The 2002 Wisconsin Badgers football team represented the University of Wisconsin in the 2002 NCAA Division I-A football season.

Schedule

Rankings

Season summary
Coming off a disappointing 5–7 2001 season, the Badgers of 2002 wanted improvement. Despite amazing statistics from WR Lee Evans and RB Anthony Davis, the Badgers had issues closing out games, and an overworked defense managed lackluster efforts when the team could hardly afford  them.

In the spring game, Wisconsin's offense suffered a devastating blow when top receiver Lee Evans was lost for the season with a torn ACL. Evan's loss was a significant blow, but despite it, Wisconsin managed to start off the season by winning all five of their nonconference games. From there, though, things did not go Wisconsin's way; the Badgers lost their first three Big Ten games by less than 7 points. Among those was a near-upset of eventual National Champion Ohio State, a 19–14 Ohio State win that was Jim Tressel's first over the Badgers (having lost 20–17 to Wisconsin the previous year). After going 0–3 to open their Big Ten slate, Wisconsin defeated Michigan State in Spartan Stadium 42–24 for their first conference win of the season. After that game, Wisconsin would lose their next 3 games against Big Ten opponents, including a 20–3 loss to Big Ten co-champion Iowa, and yet another close game against a Lloyd Carr-coached Michigan team. The loss to Michigan dropped Wisconsin to 1–6 in Big Ten play.

To close out the regular season, Wisconsin finally put together a complete game in a 49–31 blowout of rival Minnesota, taking back Paul Bunyan's Axe and keeping Minnesota's losing streak in Camp Randall alive. The Badgers improved to 7–6 on the season.

▶ Task item
Answer these questions from the 2002 Wisconsin Badgers football text:
1. Which receiver was lost for the season in the spring game, and what injury did he suffer?
2. What was the final score of Wisconsin's game against Ohio State, and which team won?
3. What did Wisconsin take back by beating Minnesota?

▶ Stored entries

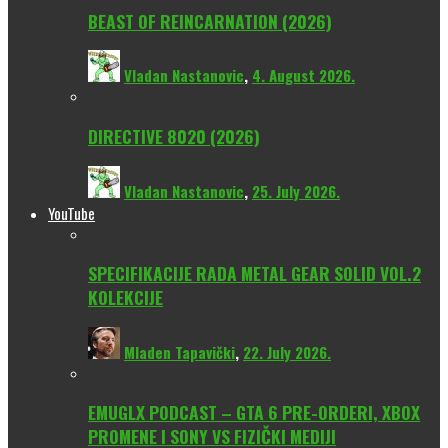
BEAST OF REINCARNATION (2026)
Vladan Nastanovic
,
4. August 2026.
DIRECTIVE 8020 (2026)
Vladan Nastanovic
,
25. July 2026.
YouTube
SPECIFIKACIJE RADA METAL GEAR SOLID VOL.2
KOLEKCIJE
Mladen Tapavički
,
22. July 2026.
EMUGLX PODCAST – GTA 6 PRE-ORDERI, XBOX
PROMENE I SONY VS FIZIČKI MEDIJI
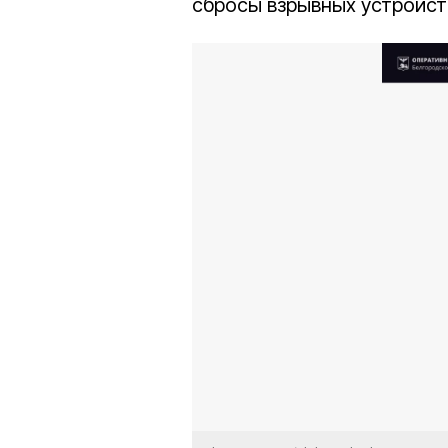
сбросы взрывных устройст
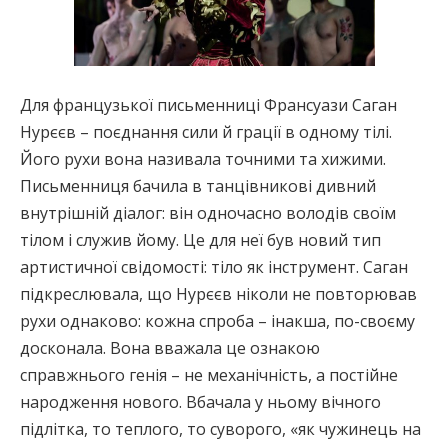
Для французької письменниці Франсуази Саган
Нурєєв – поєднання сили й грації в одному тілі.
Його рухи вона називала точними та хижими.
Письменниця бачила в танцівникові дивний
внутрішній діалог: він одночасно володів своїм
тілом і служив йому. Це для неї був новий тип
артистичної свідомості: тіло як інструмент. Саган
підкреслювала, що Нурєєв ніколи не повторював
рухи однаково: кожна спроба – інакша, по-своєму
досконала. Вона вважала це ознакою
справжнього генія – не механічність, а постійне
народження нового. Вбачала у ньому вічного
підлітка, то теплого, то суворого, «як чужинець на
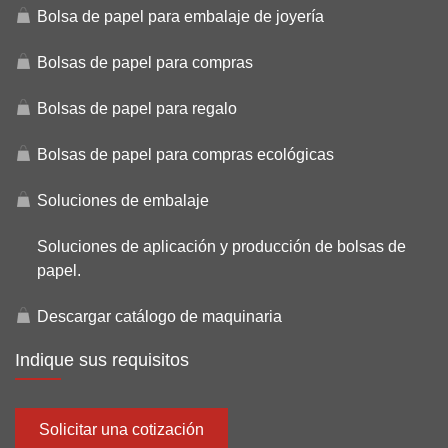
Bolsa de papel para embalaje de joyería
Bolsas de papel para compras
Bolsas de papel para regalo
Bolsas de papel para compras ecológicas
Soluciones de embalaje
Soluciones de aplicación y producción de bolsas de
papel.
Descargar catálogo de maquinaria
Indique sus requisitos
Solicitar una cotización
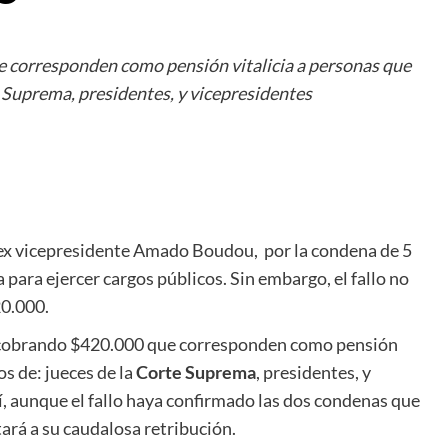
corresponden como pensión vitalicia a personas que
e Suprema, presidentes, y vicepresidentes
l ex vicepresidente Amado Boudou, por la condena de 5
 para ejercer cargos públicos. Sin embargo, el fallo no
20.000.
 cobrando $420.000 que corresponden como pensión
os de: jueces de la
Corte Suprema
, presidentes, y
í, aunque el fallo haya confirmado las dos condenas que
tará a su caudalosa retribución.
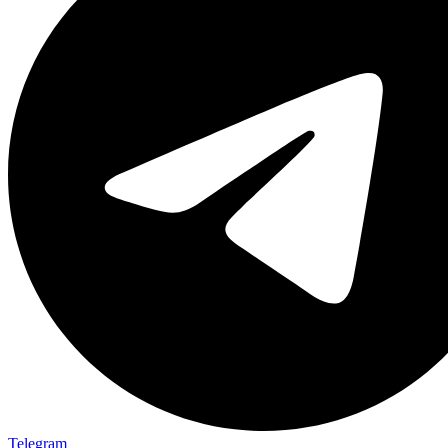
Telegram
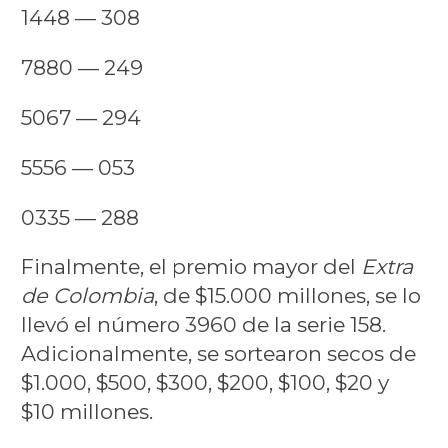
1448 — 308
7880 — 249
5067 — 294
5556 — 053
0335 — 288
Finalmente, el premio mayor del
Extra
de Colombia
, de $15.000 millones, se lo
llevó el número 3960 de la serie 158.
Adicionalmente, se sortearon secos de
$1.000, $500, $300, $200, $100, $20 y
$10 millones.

---

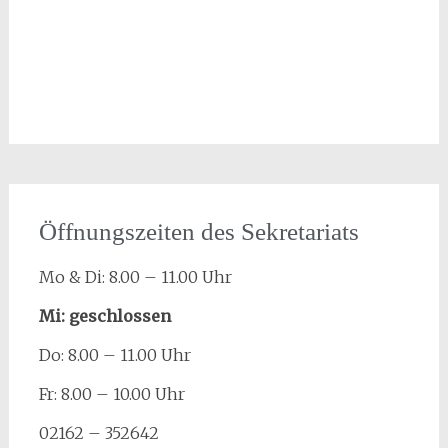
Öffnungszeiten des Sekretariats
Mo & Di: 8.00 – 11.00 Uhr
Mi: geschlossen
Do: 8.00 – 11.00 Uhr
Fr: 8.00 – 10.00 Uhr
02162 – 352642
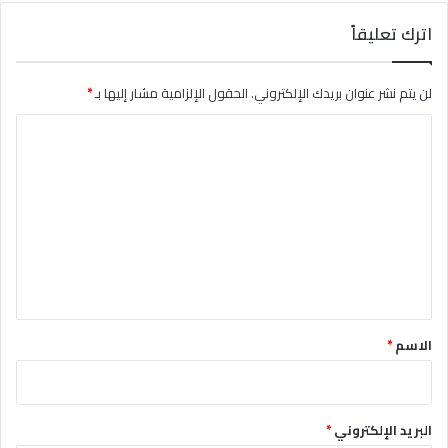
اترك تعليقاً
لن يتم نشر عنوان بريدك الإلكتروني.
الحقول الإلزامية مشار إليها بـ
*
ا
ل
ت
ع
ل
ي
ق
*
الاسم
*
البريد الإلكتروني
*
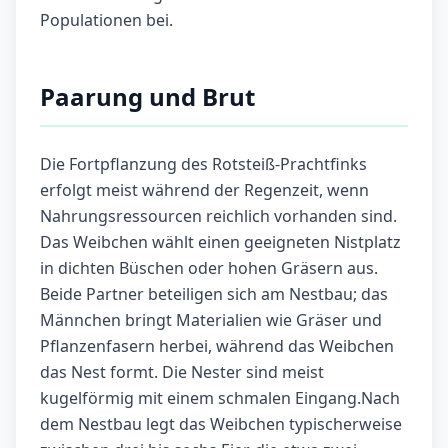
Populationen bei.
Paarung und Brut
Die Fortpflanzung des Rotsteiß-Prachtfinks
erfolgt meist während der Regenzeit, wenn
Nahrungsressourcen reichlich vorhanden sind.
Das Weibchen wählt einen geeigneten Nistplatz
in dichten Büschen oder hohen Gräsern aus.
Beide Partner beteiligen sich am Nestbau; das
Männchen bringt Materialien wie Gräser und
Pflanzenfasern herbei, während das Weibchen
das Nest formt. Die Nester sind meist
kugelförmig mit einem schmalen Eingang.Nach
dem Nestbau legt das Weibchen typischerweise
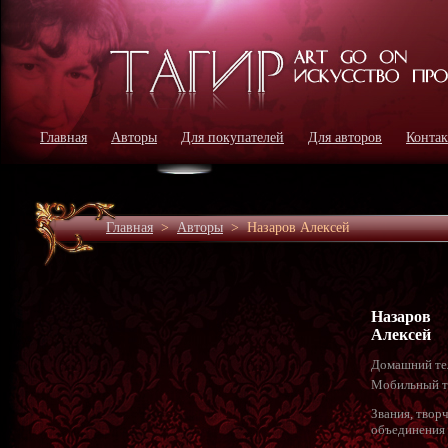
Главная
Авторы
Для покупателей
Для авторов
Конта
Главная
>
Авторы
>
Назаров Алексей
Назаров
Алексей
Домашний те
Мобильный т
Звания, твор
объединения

--

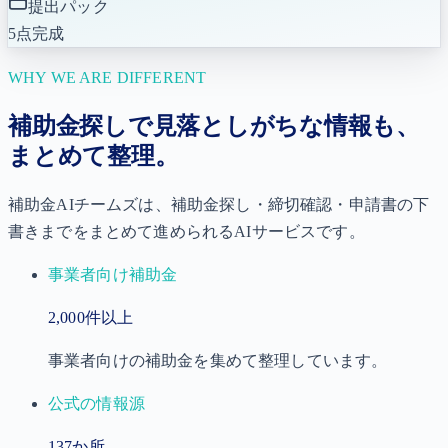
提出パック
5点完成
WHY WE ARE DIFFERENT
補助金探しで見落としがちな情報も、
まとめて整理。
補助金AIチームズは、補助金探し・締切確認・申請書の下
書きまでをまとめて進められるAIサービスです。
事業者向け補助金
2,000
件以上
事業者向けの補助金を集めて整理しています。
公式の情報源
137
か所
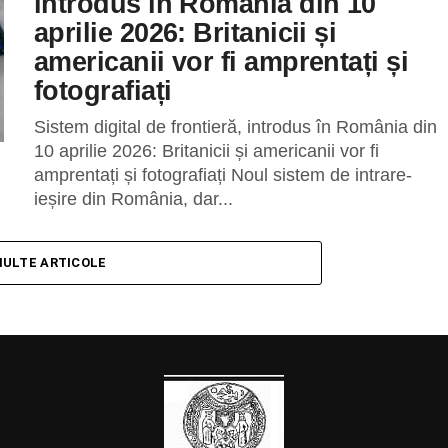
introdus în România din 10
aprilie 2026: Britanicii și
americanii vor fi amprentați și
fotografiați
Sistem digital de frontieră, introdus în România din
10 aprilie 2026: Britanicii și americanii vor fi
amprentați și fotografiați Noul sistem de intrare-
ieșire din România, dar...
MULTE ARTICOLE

▶ Written solution
1. Lee Evans, with a torn ACL.
2. 19–14, won by Ohio State.
3. Paul Bunyan's Axe.